_EXERCISE DETAILS:_ Lay out every line of the data below as a numbered list, leaving out any blank lines.

%%

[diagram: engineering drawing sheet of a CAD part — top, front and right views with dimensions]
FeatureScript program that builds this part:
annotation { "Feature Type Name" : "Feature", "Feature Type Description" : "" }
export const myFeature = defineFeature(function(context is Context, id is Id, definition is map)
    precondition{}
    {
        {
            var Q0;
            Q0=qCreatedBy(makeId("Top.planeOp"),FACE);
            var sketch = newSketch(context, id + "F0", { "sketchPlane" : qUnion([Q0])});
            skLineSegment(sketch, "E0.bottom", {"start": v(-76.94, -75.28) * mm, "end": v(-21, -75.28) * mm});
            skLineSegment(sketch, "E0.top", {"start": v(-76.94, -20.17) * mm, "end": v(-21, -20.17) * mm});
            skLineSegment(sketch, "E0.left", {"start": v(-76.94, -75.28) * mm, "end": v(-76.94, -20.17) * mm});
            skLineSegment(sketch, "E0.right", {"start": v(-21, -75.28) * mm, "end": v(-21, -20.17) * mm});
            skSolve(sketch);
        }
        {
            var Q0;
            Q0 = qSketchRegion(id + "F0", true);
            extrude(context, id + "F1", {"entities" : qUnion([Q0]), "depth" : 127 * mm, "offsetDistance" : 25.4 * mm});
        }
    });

%%

_FINAL ANSWER:_
1. [diagram: engineering drawing sheet of a CAD part — top, front and right views with dimensions]
2. FeatureScript program that builds this part:
3. annotation { "Feature Type Name" : "Feature", "Feature Type Description" : "" }
4. export const myFeature = defineFeature(function(context is Context, id is Id, definition is map)
5.     precondition{}
6.     {
7.         {
8.             var Q0;
9.             Q0=qCreatedBy(makeId("Top.planeOp"),FACE);
10.             var sketch = newSketch(context, id + "F0", { "sketchPlane" : qUnion([Q0])});
11.             skLineSegment(sketch, "E0.bottom", {"start": v(-76.94, -75.28) * mm, "end": v(-21, -75.28) * mm});
12.             skLineSegment(sketch, "E0.top", {"start": v(-76.94, -20.17) * mm, "end": v(-21, -20.17) * mm});
13.             skLineSegment(sketch, "E0.left", {"start": v(-76.94, -75.28) * mm, "end": v(-76.94, -20.17) * mm});
14.             skLineSegment(sketch, "E0.right", {"start": v(-21, -75.28) * mm, "end": v(-21, -20.17) * mm});
15.             skSolve(sketch);
16.         }
17.         {
18.             var Q0;
19.             Q0 = qSketchRegion(id + "F0", true);
20.             extrude(context, id + "F1", {"entities" : qUnion([Q0]), "depth" : 127 * mm, "offsetDistance" : 25.4 * mm});
21.         }
22.     });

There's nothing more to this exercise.